Hasta finales del año pasado, la preocupación inicial – agitada por las quejas de Sony como primer perjudicado – se vinculaba al riesgo de que los títulos estrella del catálogo de Activision estuvieran reservados a la Xbos, en desmedro de la PlayStation. Microsoft hizo promesas y concesiones que debilitaron el argumento, pero iba a surgir otro de mayor complejidad: el auténtico objetivo de la compradora no sería otro que fortalecer su servicio Game Pass, que suele asimilarse al modelo de negocio de Netflix y, con 25 millones de suscriptores (a 10 dólares mensuales) todavía no puede presumir de rentabilidad.

Como no era suficiente para echar mano de la legislación antimonopolio que es su razón de ser, la FTC pidió a un juez federal que paralizara temporalmente la tramitación. La petición no fue atendida, visto lo cual Microsoft ha decidido completar rápidamente la transacción y, en su caso, afrontar las eventuales consecuencias de un fallo que por el momento no está en la agenda.

La CMA ha sido más dura de roer: en abril de este año dio carpetazo al expediente, con el argumento de que la fusión – que incluye la marca King, especializada en juegos para móviles – distorsionaría este mercado, que para muchos tiene un brillante futuro. La decisión puso a prueba el talento negociador de Brad Smith, quien supo convencer al regulador británico de que reabriera el expediente para dar la posibilidad de corregir los términos del acuerdo. Esto, junto con el compromiso firmado con Ubisoft para cederle las versiones móviles de los juegos, han cimentado un cambio de postura de la CMA en julio y la luz verde anunciada la semana pasada.

Bajo los análisis de cada regulador, aparentemente no pactados, subyace la cuestión conceptual acerca de las fusiones verticales, cuando involucran a empresas que no son competidores directos. Durante años, esta fórmula ha sido práctica corriente en el sector tecnológico con el objeto de aumentar capacidades enmascarando una captura de cuotas de mercado, mientras  las autoridades se limitaban a recomendar o acaso imponer mínimas enmiendas, por entender que no alteraban significativamente la estructura del mercado.

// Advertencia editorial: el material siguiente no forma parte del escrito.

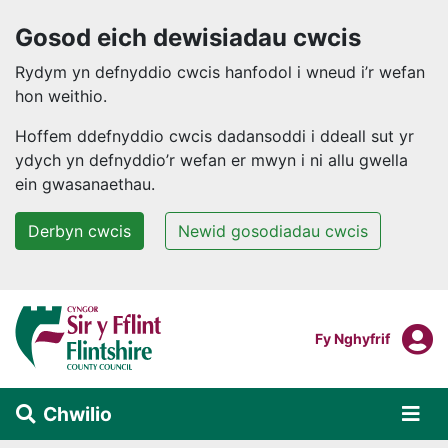
Gosod eich dewisiadau cwcis
Rydym yn defnyddio cwcis hanfodol i wneud i’r wefan
hon weithio.
Hoffem ddefnyddio cwcis dadansoddi i ddeall sut yr
ydych yn defnyddio’r wefan er mwyn i ni allu gwella
ein gwasanaethau.
Derbyn cwcis
Newid gosodiadau cwcis
Neidio i'r prif gynnwys
F
Mewngofnodi I
Fy Nghyfrif
Chwilio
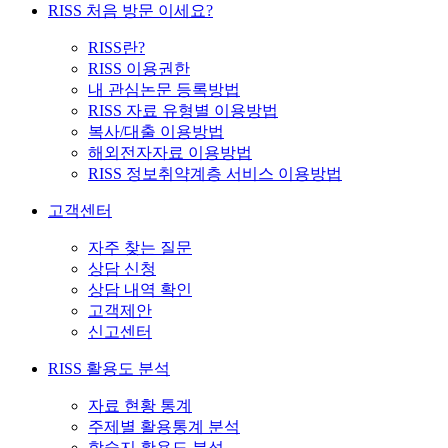
RISS 처음 방문 이세요?
RISS란?
RISS 이용권한
내 관심논문 등록방법
RISS 자료 유형별 이용방법
복사/대출 이용방법
해외전자자료 이용방법
RISS 정보취약계층 서비스 이용방법
고객센터
자주 찾는 질문
상담 신청
상담 내역 확인
고객제안
신고센터
RISS 활용도 분석
자료 현황 통계
주제별 활용통계 분석
학술지 활용도 분석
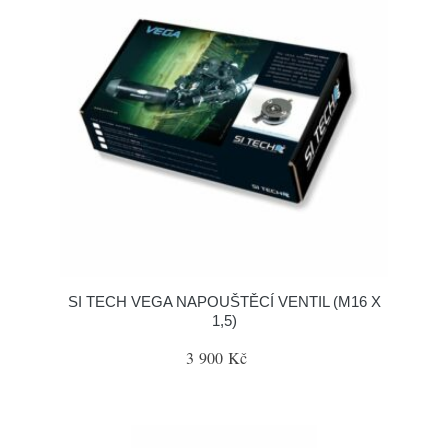
SI TECH VEGA NAPOUŠTĚCÍ VENTIL (M16 X
1,5)
3 900 Kč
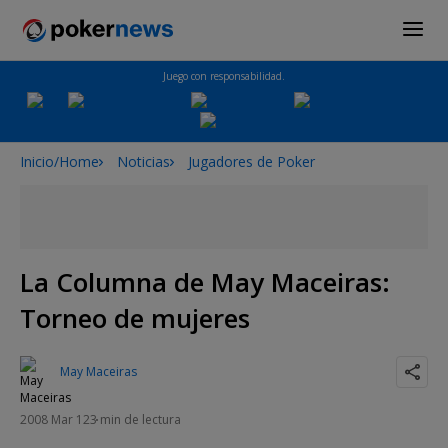
Juego con responsabilidad.
Inicio/Home
Noticias
Jugadores de Poker
La Columna de May Maceiras:
Torneo de mujeres
May Maceiras
2008 Mar 12
3 min de lectura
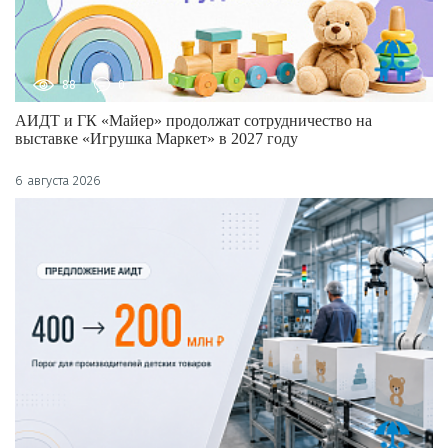
88
0
АИДТ и ГК «Майер» продолжат сотрудничество на
выставке «Игрушка Маркет» в 2027 году
6 августа 2026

Esta actitud de los reguladores cambió en 2017, cuando el departamento de Justicia de Estados Unidos bloqueó el intento de AT&T de adquirir Time Warner, posición que fue anulada por la justicia al no apreciar ningún daño a la comtencia en los respectivos mercados. De hecho, AT&T se convirtió en accionista de control del grupo de media, aunque cuatro años después se arrepintió y procedió a desinvertir en esa aventura.  

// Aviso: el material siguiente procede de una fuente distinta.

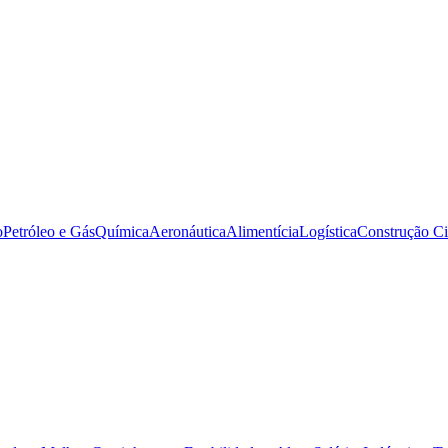
o
Petróleo e Gás
Química
Aeronáutica
Alimentícia
Logística
Construção Ci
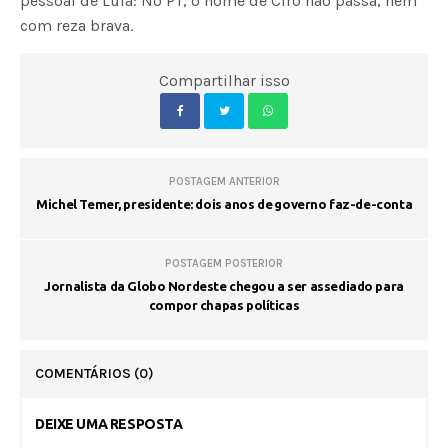
pessoal de Lula: No PT, o nome de Ciro não passa, nem
com reza brava.
Compartilhar isso
POSTAGEM ANTERIOR
Michel Temer, presidente: dois anos de governo faz-de-conta
POSTAGEM POSTERIOR
Jornalista da Globo Nordeste chegou a ser assediado para
compor chapas políticas
COMENTÁRIOS
(0)
DEIXE UMA RESPOSTA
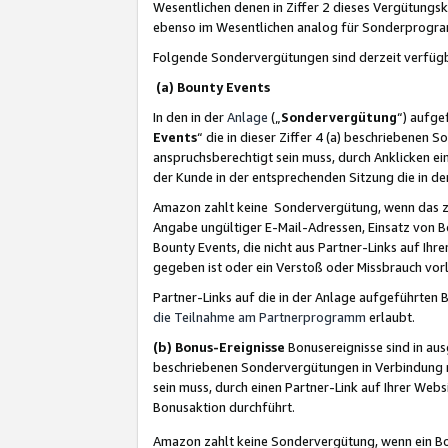
Wesentlichen denen in Ziffer 2 dieses Vergütung
ebenso im Wesentlichen analog für Sonderprogr
Folgende Sondervergütungen sind derzeit verfüg
(a) Bounty Events
In den in der
Anlage
(„
Sondervergütung
“) aufge
Events
“ die in dieser Ziffer 4 (a) beschriebenen 
anspruchsberechtigt sein muss, durch Anklicken ei
der Kunde in der entsprechenden Sitzung die in d
Amazon zahlt keine Sondervergütung, wenn das z
Angabe ungültiger E-Mail-Adressen, Einsatz von B
Bounty Events, die nicht aus Partner-Links auf Ihre
gegeben ist oder ein Verstoß oder Missbrauch vorl
Partner-Links auf die in der Anlage aufgeführte
die Teilnahme am Partnerprogramm
erlaubt.
(b) Bonus-Ereignisse
Bonusereignisse sind in au
beschriebenen Sondervergütungen in Verbindung m
sein muss, durch einen Partner-Link auf Ihrer We
Bonusaktion durchführt.
Amazon zahlt keine Sondervergütung, wenn ein Bon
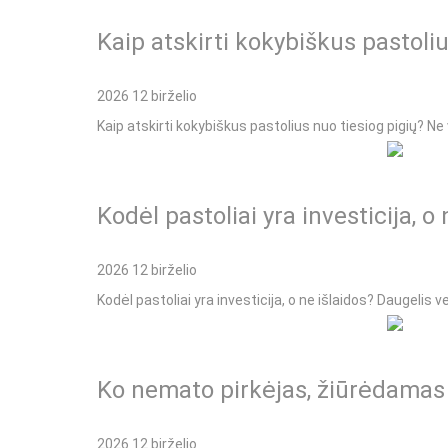
Kaip atskirti kokybiškus pastoliu
2026 12 birželio
Kaip atskirti kokybiškus pastolius nuo tiesiog pigių? Ne v
Kodėl pastoliai yra investicija, o 
2026 12 birželio
Kodėl pastoliai yra investicija, o ne išlaidos? Daugelis ve
Ko nemato pirkėjas, žiūrėdamas 
2026 12 birželio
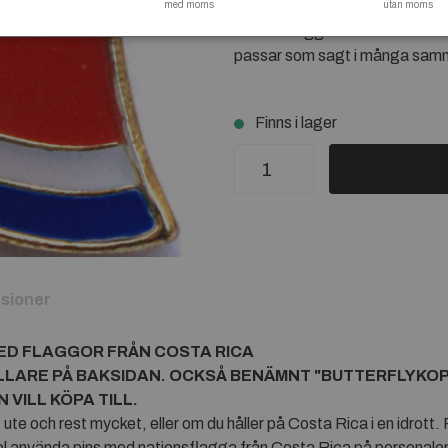
med moms
den utlandsfödde. Företag som
utan moms
nationsflagga från Costa Rica
passar som sagt i många sa
Finns i lager
sioner
MED FLAGGOR FRÅN
COSTA RICA
LLARE PÅ BAKSIDAN. OCKSÅ BENÄMNT "BUTTERFLYKO
VILL KÖPA TILL.
ute och rest mycket, eller om du håller på Costa Rica i en idrott.
l använda pins med nationsflagga från Costa Rica på personale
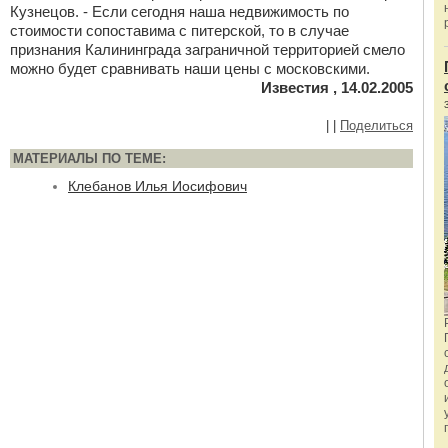
Кузнецов. - Если сегодня наша недвижимость по
стоимости сопоставима с питерской, то в случае
признания Калининграда заграничной территорией смело
можно будет сравнивать наши цены с московскими.
Известия , 14.02.2005
|
|
Поделиться
МАТЕРИАЛЫ ПО ТЕМЕ:
Клебанов Илья Иосифович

Aplicada a la adquisición de Activision – que no compite con Microsoft pero reforzará su potencia de mercado – esa doctrina ha provocado discrepancias que han tenido que zanjar los tribunales, proclives a frenar lo que ven como exceso de celo de las agencias federales. En la práctica, esta evolución incompleta está llevando a que las empresas con ínfulas de crecimiento perfeccionen sus procedimientos de lobby, como ha hecho Microsoft bajo las órdenes de Brad Smith.

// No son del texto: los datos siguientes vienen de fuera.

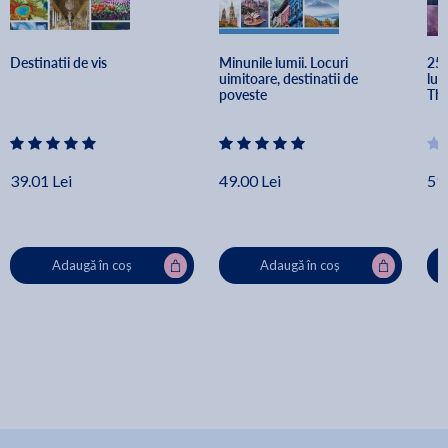
Destinatii de vis
Minunile lumii. Locuri 
25 
uimitoare, destinatii de 
lum
poveste
Th
39.01 Lei
49.00 Lei
59.
Adaugă în coș
Adaugă în coș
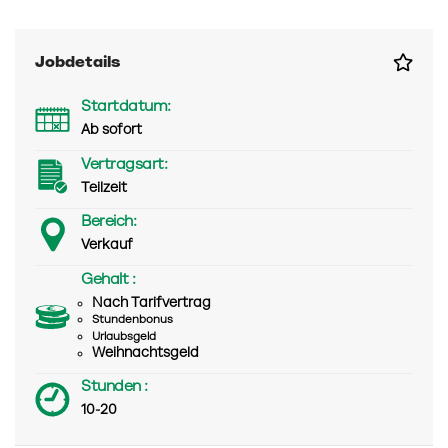
Jobdetails
Startdatum:
Ab sofort
Vertragsart:
Teilzeit
Bereich:
Verkauf
Gehalt :
Nach Tarifvertrag
Stundenbonus
Urlaubsgeld
Weihnachtsgeld
Stunden :
10-20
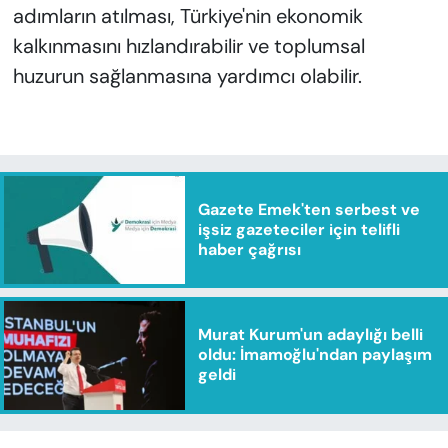
adımların atılması, Türkiye'nin ekonomik
kalkınmasını hızlandırabilir ve toplumsal
huzurun sağlanmasına yardımcı olabilir.
Gazete Emek'ten serbest ve
işsiz gazeteciler için telifli
haber çağrısı
Murat Kurum'un adaylığı belli
oldu: İmamoğlu'ndan paylaşım
geldi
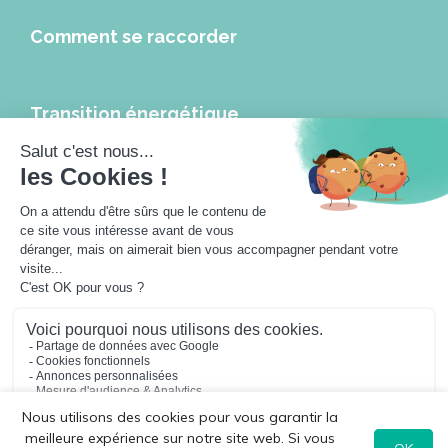
Comment se raccorder
Transition énergétique
Les réseaux de chaleur et de froid, leviers de la transition
énergétique
Les réseaux de chaleur à l’heure de la ville intelligente
Travailler pour les réseaux de chaleur
Actualités
Les podcasts
Jouer avec Géodino
Sofia, Hugo et les réseaux
Toutes les publications
Nous utilisons des cookies pour vous garantir la
meilleure expérience sur notre site web. Si vous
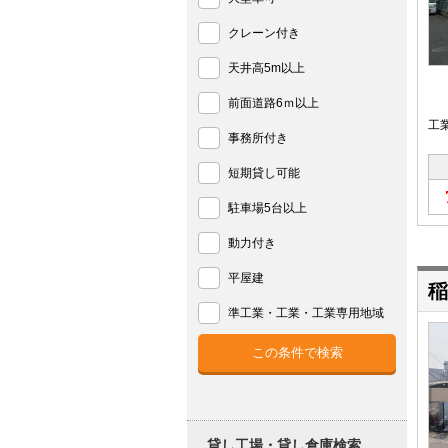
クレーン付き
天井高5m以上
前面道路6ｍ以上
工
事務所付き
短期貸し可能
駐車場5台以上
動力付き
平屋建
稲
準工業・工業・工業専用地域
貸し工場・貸し倉庫検索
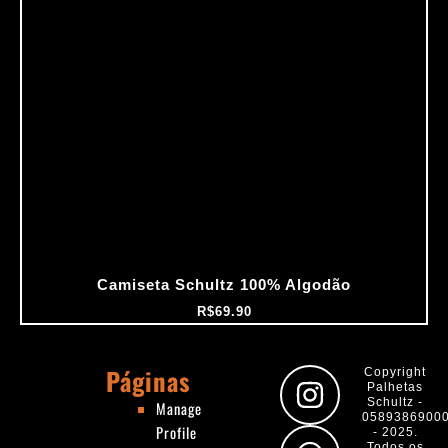
Camiseta Schultz 100% Algodão
R$
69.90
Páginas
I
W
F
Y
Copyright
Palhetas
n
h
a
o
Schultz -
Manage
0589386900
Profile
s
a
c
u
- 2025.
Todos os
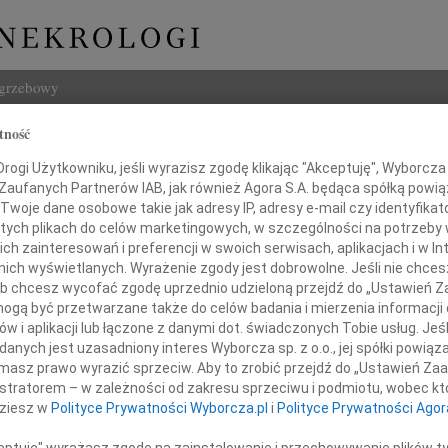
ogrzebowy
tność
Szukaj
Szwajczewska
ogi Użytkowniku, jeśli wyrazisz zgodę klikając "Akceptuję", Wyborcza sp
Imię i na
 Zaufanych Partnerów IAB, jak również Agora S.A. będąca spółką powi
Twoje dane osobowe takie jak adresy IP, adresy e-mail czy identyfikato
 tych plikach do celów marketingowych, w szczególności na potrzeby 
 zainteresowań i preferencji w swoich serwisach, aplikacjach i w Int
w nich wyświetlanych. Wyrażenie zgody jest dobrowolne. Jeśli nie chce
INNE NE
 lub chcesz wycofać zgodę uprzednio udzieloną przejdź do „Ustawień
Ludwi
gą być przetwarzane także do celów badania i mierzenia informacji
3 sie
w i aplikacji lub łączone z danymi dot. świadczonych Tobie usług. Jeś
Iwona
nych jest uzasadniony interes Wyborcza sp. z o.o., jej spółki powiąza
 grudnia 2010 roku zmarła,
Z głę
masz prawo wyrazić sprzeciw. Aby to zrobić przejdź do „Ustawień Z
Zbign
przeżywszy 74 lata
istratorem – w zależności od zakresu sprzeciwu i podmiotu, wobec któ
Z głę
dziesz w
Polityce Prywatności Wyborcza.pl
i
Polityce Prywatności Agor
Marek
Z głę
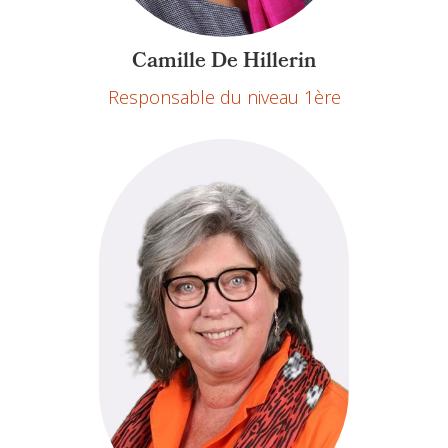
Camille De Hillerin
Responsable du niveau 1ère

Aunque sólo fuera por la imagen de Microsoft, no se espera que la fusión provoque un número significativo de supresiones de puestos de trabajo. Quien sí va a perder su empleo el 1 de enero próximo es Bobby Kotick, hasta ahora CEO de Activision. Contestado en las filas de la compañía, su salida era inevitable antes de la oferta de compra, ante numerosas denuncias de acoso laboral. La concreción de la venta le ha permitido salir de la empresa con la reputación dañada, pero con 375 millones de dólares como prima de partida.